By Dr. Mike Apley
The discussion of antibiotic use in food animals continues to get a lot of attention as new regulations are scheduled to take effect.
Per the last update from Dr. Mike Apley, professor of veterinary clinical sciences at Kansas State University, two guidance documents, #209 and #213 have been released by the Food and Drug Administration (FDA) Center for Veterinary Medicine. The first document stated two principles for which the FDA Center for Veterinary Medicine sought voluntary compliance from the pharmaceutical industry. These two principles are:
1. The use of medically important antimicrobial drugs in food-producing animals should be limited to those uses that are considered necessary for assuring animal health.
2. The use of medically important antimicrobial drugs in food producing animals should be limited to those uses that include veterinary oversight or consultation.
Guidance #213 defined how the goals of guidance #209 could be met by the sponsors. Pharmaceutical companies had 90 days from the release of #213 to voluntarily commit to the new regulations. After this, companies had three years to fully withdraw growth promotion claims from their labels.
Since the guidance was put into effect in December of 2013, all 26 companies representing the 283 affected labels came forward voluntarily to cooperate. The status of the affected labels can be viewed on the FDA Center for Veterinary Medicine website at http://1.usa.gov/192vWfT.
According to Apley, there are two big challenges that the industry will face due to these new regulations.
1. How do we get it all done?
2. Should we get it all done?
The biggest takeaway for producers in this discussion, Apley said, is to have a veterinarian that knows your operation.
“As of December 2016, a veterinarian will have to authorize any antibiotic use in the feed except for the ionophores (Rumensin, Bovatec, Catalyst), the bambermycins (Gainpro), bacitracin (BMD, Baciferm), and tiamulin (Denegard, used in swine).
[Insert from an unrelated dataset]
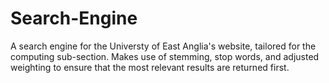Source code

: # Search-Engine
A search engine for the Universty of East Anglia's website, tailored for the computing sub-section. Makes use of stemming, stop words, and adjusted weighting to ensure that the most relevant results are returned first.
All other antibiotics used in the feed are classified as “medically important” (based off of importance in human medicine) and will require a veterinary feed directive (VFD), which requires knowledge of the client’s operation.”
This means that a VFD will be required for any type of medicated feed containing a medically important antibiotic, including medicated milk replacer and even small quantities of feed for home-raised animals, such as show cattle. The details of what constitutes a “free choice feed” in a range situation are still being worked out, but it is clear that range mineral and range cubes will be included in the requirements. To buy any of the feed types (Type A, Type B, Type C), a producer will need a VFD to purchase the product. Type A feeds are the most concentrated forms of the drug and are designed to be incorporated in a premix before inclusion in a final ration. Type B feeds are premixes, which include the drug in a form ready to be incorporated into the final ration. Type C feeds are the final ration ready for feeding.
In addition, all water antibiotics will require a prescription as of December 2016. Unless your local farm store wants to go through the process of becoming authorized to dispense drugs on the basis of a prescription, then these water soluble antibiotics will most likely disappear from their shelves. The same is true for medicated milk replacer and medicated feeds if they contain a medically important antibiotic.
These requirements for veterinary authorization of medically important antibiotics in feed and water have led to questions of how veterinarians will get all of the authorizations done.
“But, another big change is not just who is responsible for authorizing the use of medically important antibiotics in feed and water, but also who is accountable,” Apley said. “Currently, a veterinarian may function in an advisory status concerning antibiotics in feed, but often a nutritionist is leading decisions concerning tylosin, oxytetracycline, or chlortetracycline in feed. Now, a veterinarian must authorize these uses, and is therefore accountable for what happens. The veterinarian is now in the position of determining when an in-feed antibiotic use is appropriate, such as indications and timing of a tetracycline product, and whether or not the use is clinically justified.”
The final VFD rule is expected out this spring, and then veterinary groups such as the Academy of Veterinary Consultants and the American Association of Bovine Practitioners, producer organizations, regulatory officials, and even state legislators will need to put their heads together to refine the details of how all of this will get done. The details of the veterinary oversight are left up to the states.
You should expect a lot of updates and information coming out on this subject, especially in 2016 as the time for change draws near. There is no reason to change at the current time, as the drug labels must change, which will most likely be phased in over a short period near the end of 2016.